To solve its design challenge, Astec turned to EDEM, a leading player in DEM software for bulk material simulation. Through EDEM’s software, Astec’s design engineers had access to a virtual environment for observing and analysing the effect of flight design and operating parameters on material flow. Astec imported CAD files of the drum dryer into EDEM, and generated an aggregate rock DEM material model. After model calibration, the company accurately simulated the dynamics of the rocks being lifted and released by the flighting.
Using the software’s binning function to calculate the amount of rocks in a given volume, Astec could quantify the density of the veiled aggregate in a given drum section. By virtually comparing the performance of different flight designs, the firm was able to arrive at a new flight design, called the V Flight, which optimised the distribution of rock during veiling, vastly improving the aggregate drying process.
The new V Flight design is more efficient, reduces drying time and uses less fuel than previous designs.
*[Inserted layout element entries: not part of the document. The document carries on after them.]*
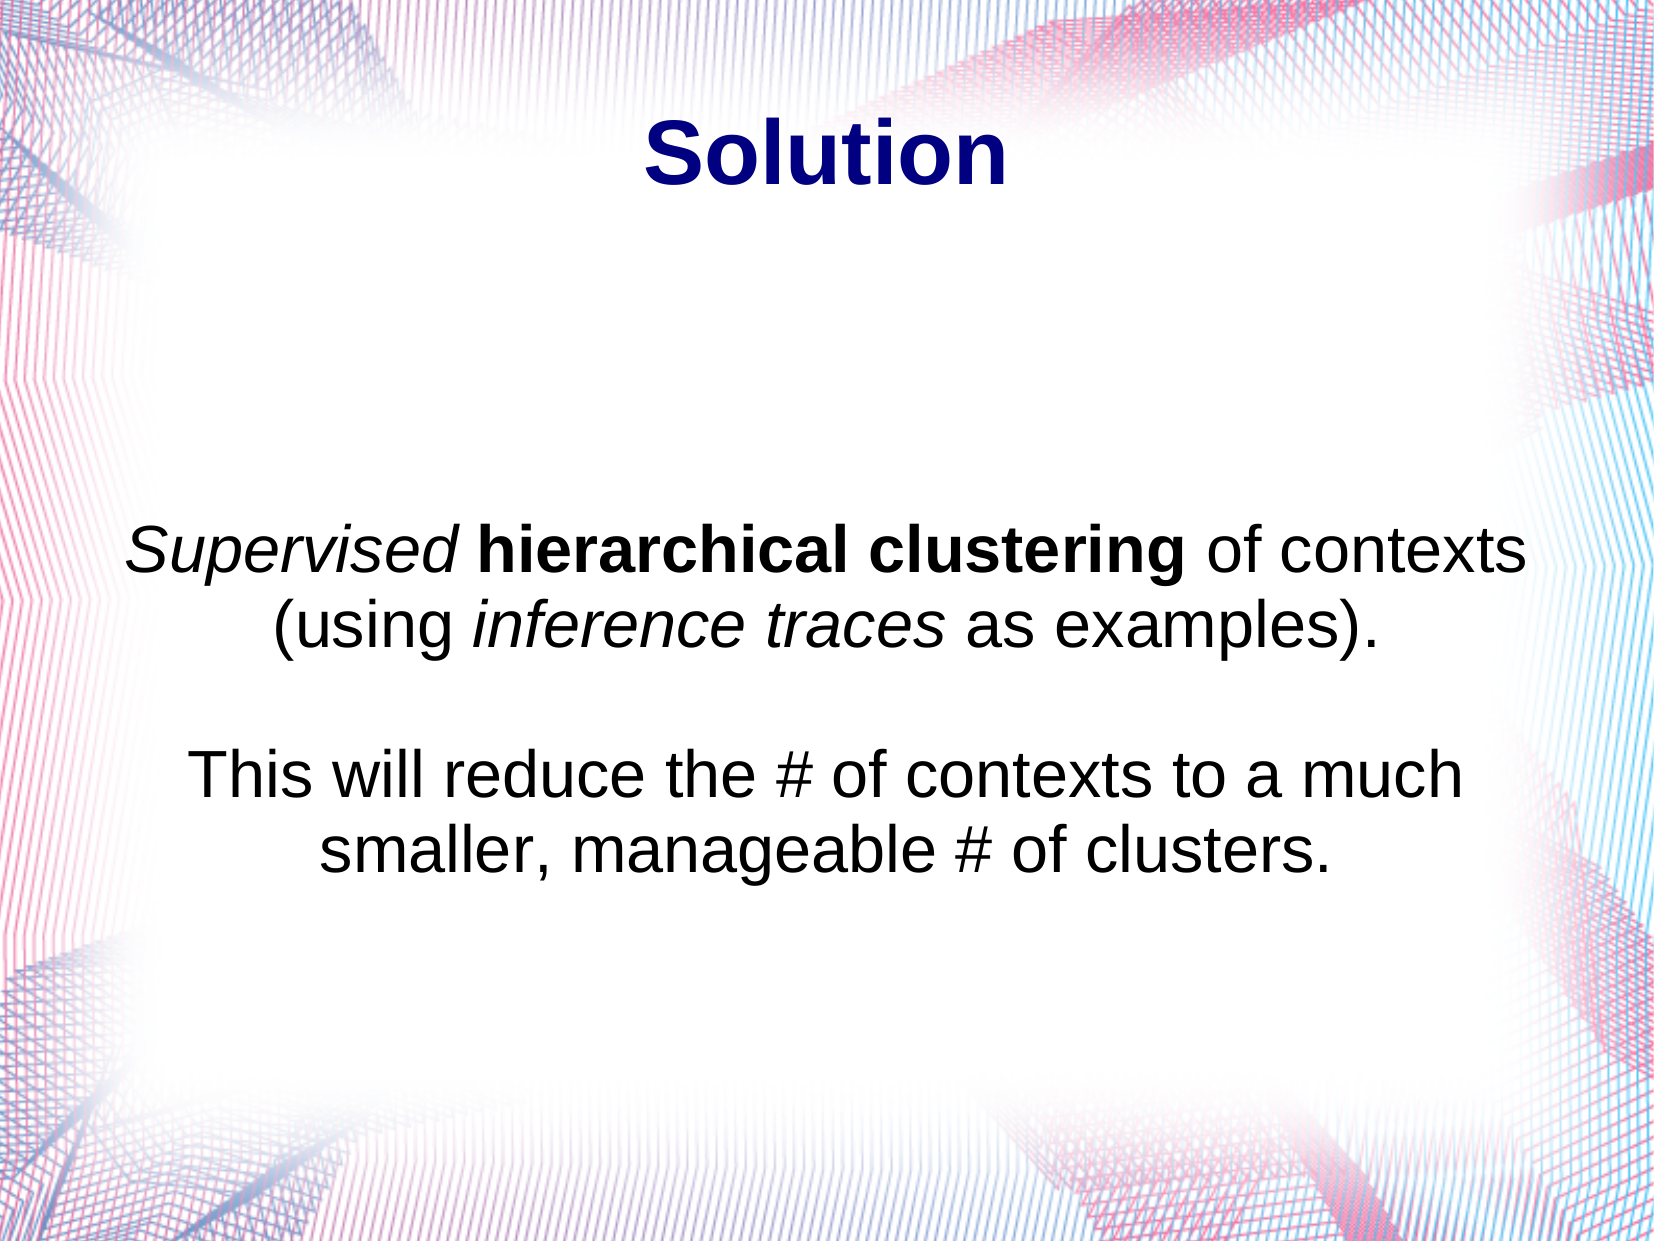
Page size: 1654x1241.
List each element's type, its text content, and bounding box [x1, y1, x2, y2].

title Solution [82, 56, 1571, 250]
picture [0, 0, 1654, 1241]
subtitle Supervised hierarchical clustering of contexts (using inference traces as examples). This will reduce the # of contexts to a much smaller, manageable # of clusters. [82, 297, 1571, 1102]
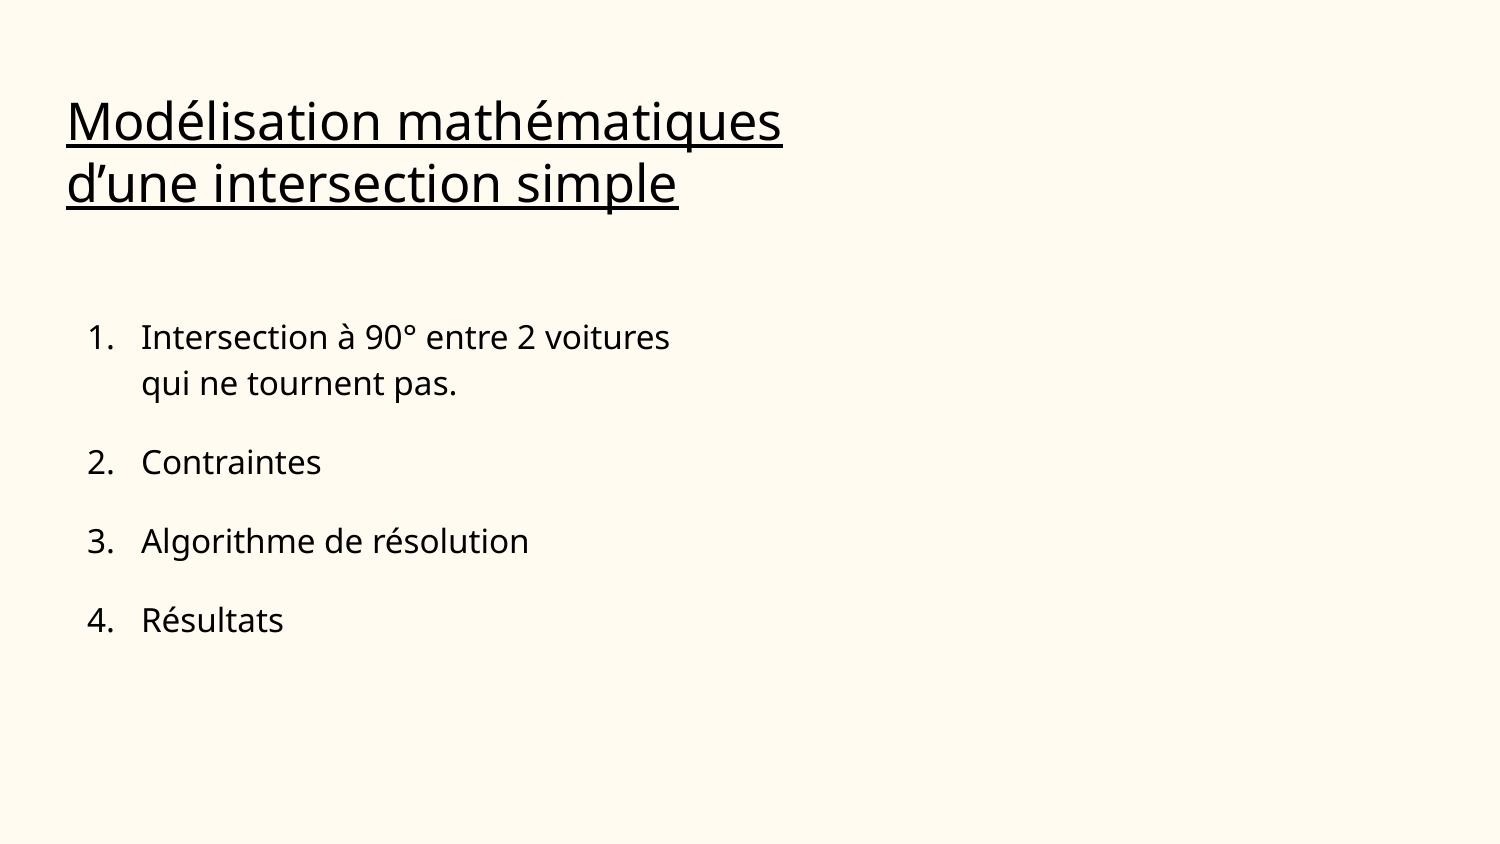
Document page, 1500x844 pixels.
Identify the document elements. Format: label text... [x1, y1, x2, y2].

title Modélisation mathématiques d’une intersection simple [51, 72, 1449, 174]
list Intersection à 90° entre 2 voitures qui ne tournent pas. Contraintes Algorithme de résolution Résultats [51, 294, 708, 549]
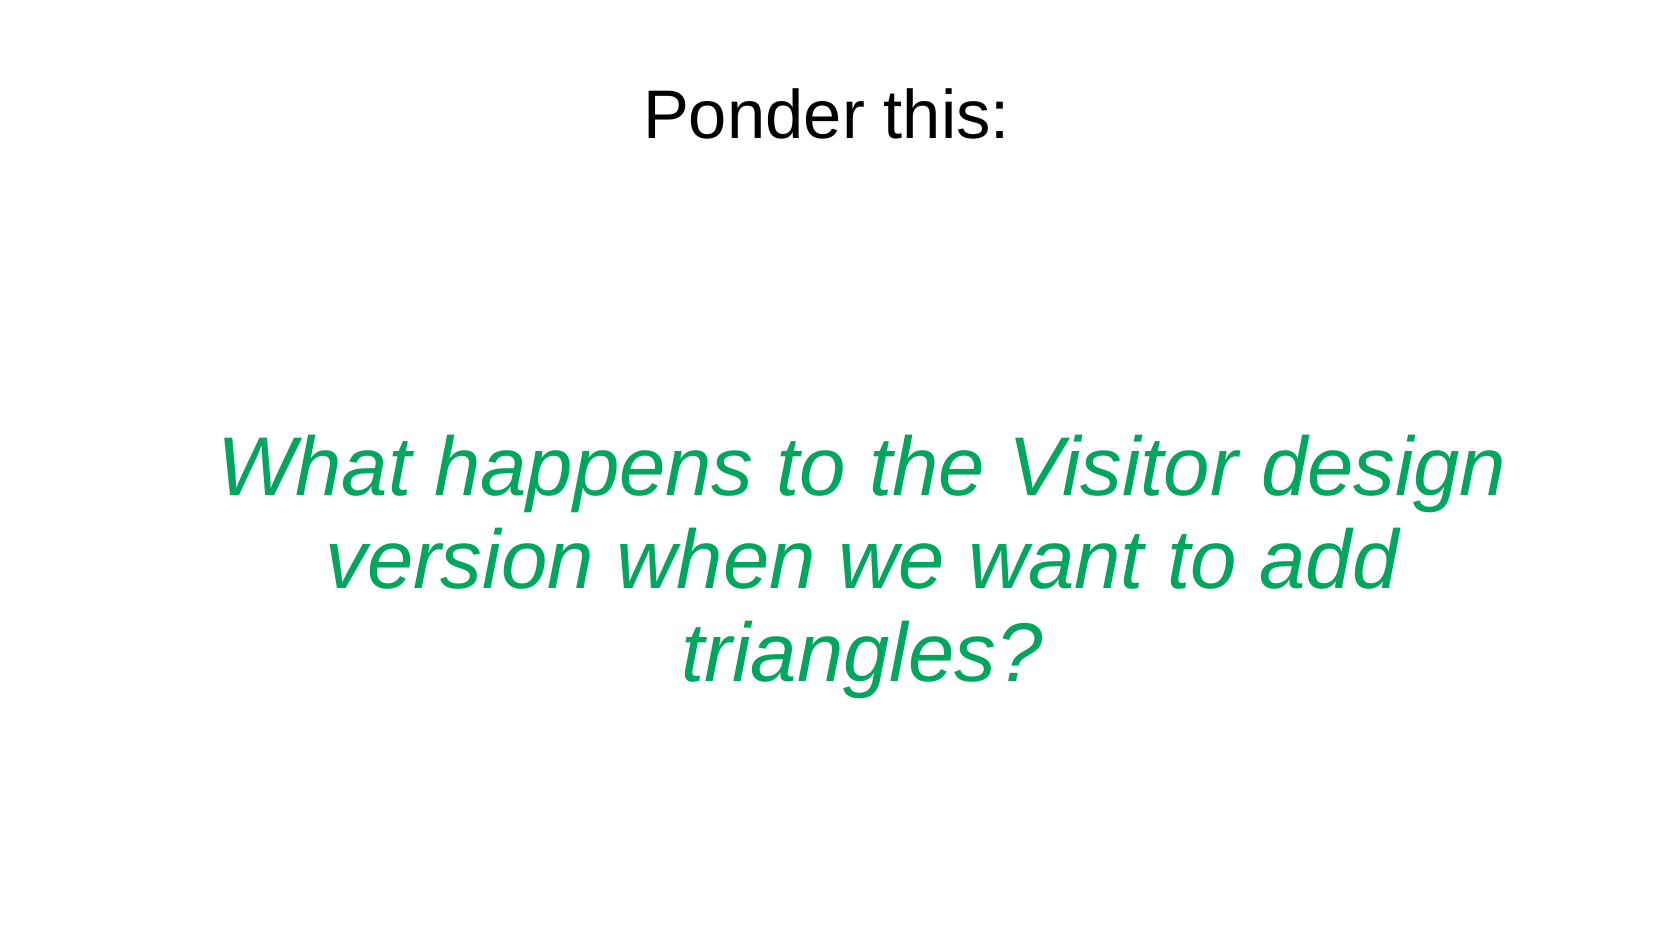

In the longterm, this will make Astec’s customers more competitive, while reducing the impact on the environment. With EDEM, Astec was able to visualise particle flow and analyse particle-to-particle and particle-to-equipment interactions in a harsh environment and where direct measurement and observation were impossible.
Virtual performance testing also shortened the design cycle and improved Astec’s understanding of aggregate behaviour in the drying process. This insight now helps Astec to use EDEM to trouble-shoot existing dryers in the field, where local aggregate properties can require custom solutions.